I was able to get it working using the following code. It could possibly be improved for efficiency but for small lists, it works great.
/**
* Compares to parable objects to find out whether they overlap.
* It is assumed that the interval is in the format [from,to) (read: from is inclusive, to is exclusive).
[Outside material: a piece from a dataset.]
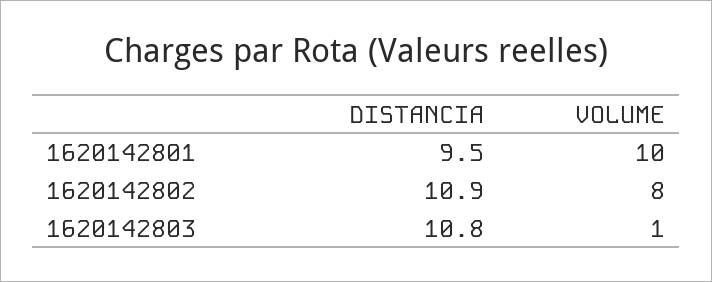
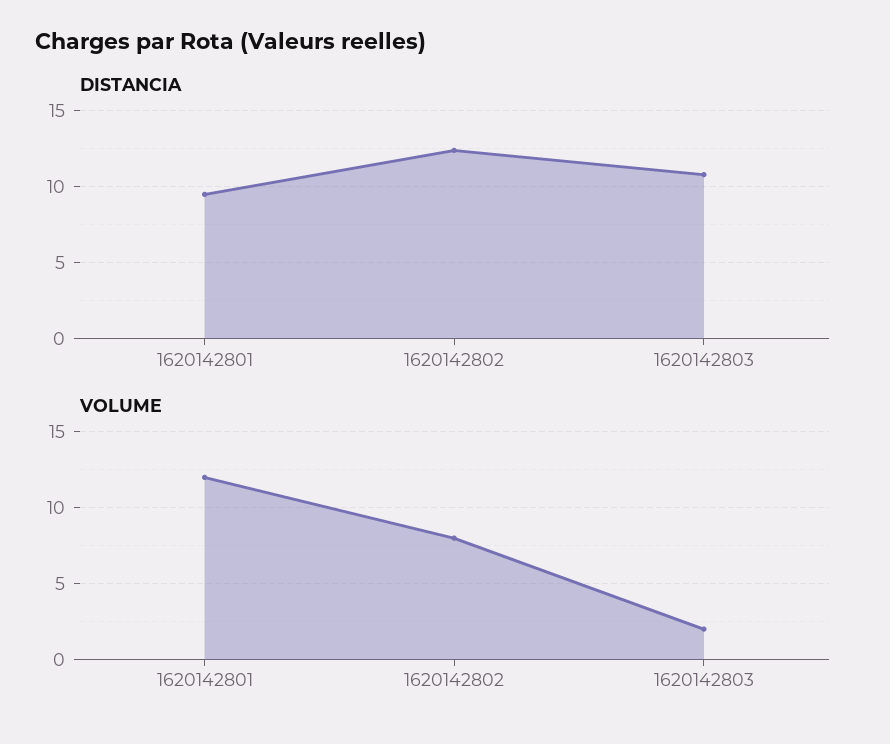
VOLUME, 1620142801: 10 -> 12
DISTANCIA, 1620142802: 10.9 -> 12.5
VOLUME, 1620142803: 1 -> 2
* A null value is interpreted as infinity
*/
checkScheduleForOverlap: function (dateRanges) {
function dateRangeOverlaps (a_start, a_end, b_start, b_end) {
if (a_start <= b_start && b_start <= a_end) return true; // b starts in a
if (a_start <= b_end && b_end <= a_end) return true; // b ends in a
if (b_start < a_start && a_end < b_end) return true; // a in b
return false;
}
function multipleDateRangeOverlaps () {
var i, j;
if (arguments.length % 2 !== 0)
throw new TypeError('Arguments length must be a multiple of 2');
for (i = 0; i < arguments.length - 2; i += 2) {
for (j = i + 2; j < arguments.length; j += 2) {
if (
dateRangeOverlaps(
arguments[i], arguments[i + 1],
arguments[j], arguments[j + 1]
)
) return true;
}
}
return false;
}
var result = {
overlappingDays: [],
overlap: false
};
// for every Schedule
for (let i = 0; i < dateRanges.length; i++) {
var current = dateRanges[i];
// current Schedule
var startTime1 = current.StartTime;
var stopTime1 = current.StopTime;
current.DaysOfWeek.forEach(function (currDay) {
// console.log('currentScheduleDay', currDay);
// for every OTHER schedule
for (let j = 0; j < dateRanges.length; j++) {
var nextSchedule = dateRanges[j];
if (j === i) {
continue;
}
nextSchedule.DaysOfWeek.forEach(function (nextDay) {
// console.log('nextScheduleDay', nextDay);
if (nextDay === currDay) {
// next Schedule
var startTime2 = nextSchedule.StartTime;
var stopTime2 = nextSchedule.StopTime;
// var overlap = (startTime1 <= stopTime2) && (stopTime1 >= startTime2);
var overlap = multipleDateRangeOverlaps(startTime1, stopTime1, startTime2, stopTime2);
// store the result
if (overlap) {
// yes, there is overlap
result.overlap = true;
// store the specific ranges that overlap
result.overlappingDays.push(currDay);
}
}
});
}
});
}
// remove duplicates in result
var obj = {};
for (var i = 0, len = result.overlappingDays.length; i < len; i++) {
obj[result.overlappingDays[i]] = result.overlappingDays[i];
}
result.overlappingDays = new Array();
for (var key in obj) {
result.overlappingDays.push(obj[key]);
}
if (result.overlappingDays) {
this.scheduleDaysOverlap = result.overlappingDays;
}
}